Melzer, a BGU lecturer also in the Department of Physical Therapy, developed the Balance Measure and Perturbation System (BaMPer) as a way to improve balance control for the elderly.

According to Melzer, one in three older adults over the age of 65 will fall. For those 80 and older, the rate is one in two.

The costs of falling are exponential — $20 billion a year in the U.S. goes to hip fractures, replacements and the like.

The mechanism uses 16 infrared cameras to capture movement from all angles. A patient walks on a treadmill while attached to a harness. Their only instructions are to walk.

The treadmill moves and shifts randomly to simulate the unexpected feeling of falling. That feeling triggers one’s muscle memory, training them how to react to these falls and how to better improve their balance.
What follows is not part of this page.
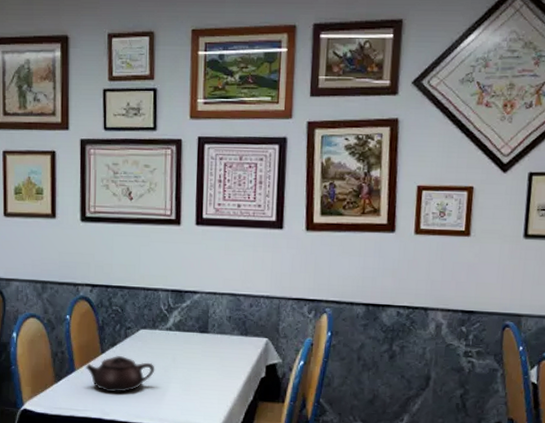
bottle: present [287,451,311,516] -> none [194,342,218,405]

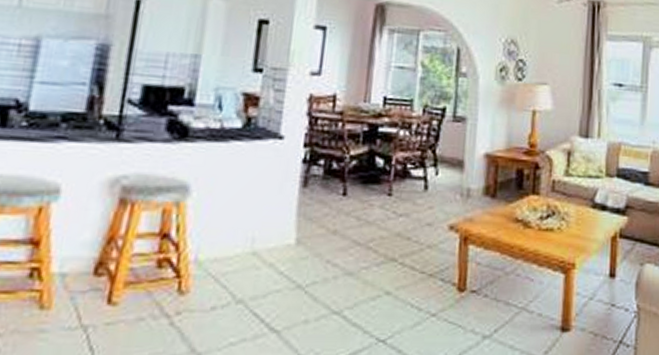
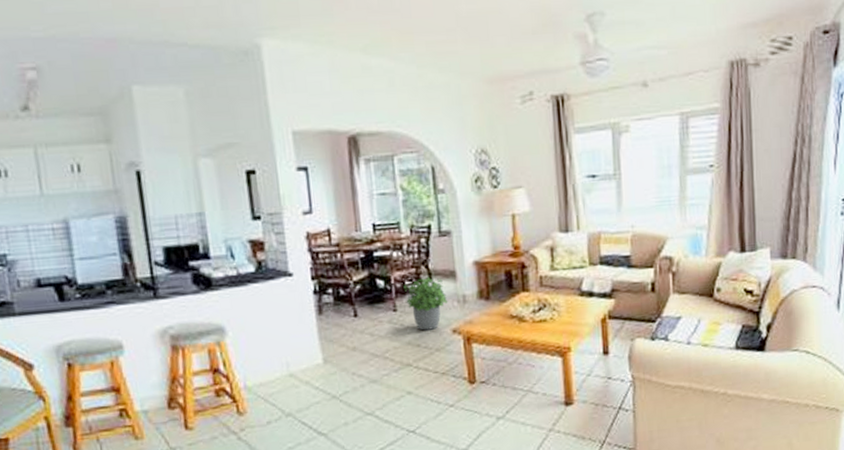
potted plant: none [404,162,451,223] -> present [403,276,448,331]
“When they lose their balance, they will be able to correct their balance and not fall on the floor,” he explained. “They will be able to recover from unexpected loss of balance as if they are young people.”

Patients walk on the treadmill for 30-minute sessions twice a week for three months to see results. Without the consistent practice, however, the training can fall by the wayside within a year.

“If you don’t use it, you lose it,” he said. “Training should always be maintained … like the basic principles of exercise.”

Loss of balance isn’t a linear regression as you age. Melzer said those in their 50s may experience slight balance issues, but it is increased exponentially after the age of 60.

“After treatments of training, we saw that elderly people that conducted the training with perturbation were able to recover from balance loss better than those who just walked without any perturbations,” he noted.

However, Melzer added that just walking on the BaMPer without any jostling movements — and without anything to hold onto — still improved some balance.

Melzer developed this technology a decade ago, but it has since been sold to the Israeli company MediTouch and marketed as BalanceTutor. It is sold in several countries including Germany, Spain, China, Israel, Russia and the U.S.

The first BalanceTutor was installed in January in at Palmetto Health in South Carolina. Another is expected to be installed in the first MediTouch Clinic in Seattle in May.

The next step in his research is to add virtual reality. Patients would wear a headset that puts them in a real-life setting while on the treadmill — walking down the sidewalk or in the house.

He also recently started researching the cognitive factors of a loss of balance using an fMRI, determining if the brain looks different for people with balance problems and if there are factors that contribute to good or bad balance.

Melzer wants to expand the technology to nursing homes considering it is a rather inexpensive investment.

“It’s a very fancy treadmill,” he admitted.

In 2003, Melzer bought a $200 treadmill from a Walmart in Boston. He brought it back to Israel but after two weeks, no one wanted to use it.

“I said, ‘You know what? I’ll take it to my lab,’” he recalled. A couple BGU mechanical engineering students enhanced the treadmill with motors for the BaMPer system, which cost another $200.

“So this system, if you ask me, cost very little,” he said.

However, the system used to measure balance reactions costs about $250,000.

He recently teamed up with the Kinect system — Microsoft’s videogame tool that uses a motion sensor to interact on the screen without any intermediary device or controller — to see if that program can measure balance controls similarly for much cheaper.

“It doesn’t measure correctly, but it’s a good measure for clinical purposes,” he said.

About 60 percent of falls occur while walking, Melzer said, leaving the other 40 percent to falling out of chairs, falling due to dizziness from standing too quickly, and so on.

With the BaMPer, even 80-year-old patients recovered their balance control. Their reaction times and overall ability to recover from a fall on the BaMPer was similar to those of younger people. They overcorrected themselves from 10 to 12 steps to six to eight steps.

“If you train people, they become younger in their balance reactions,” he said. “Old people can learn new tricks.”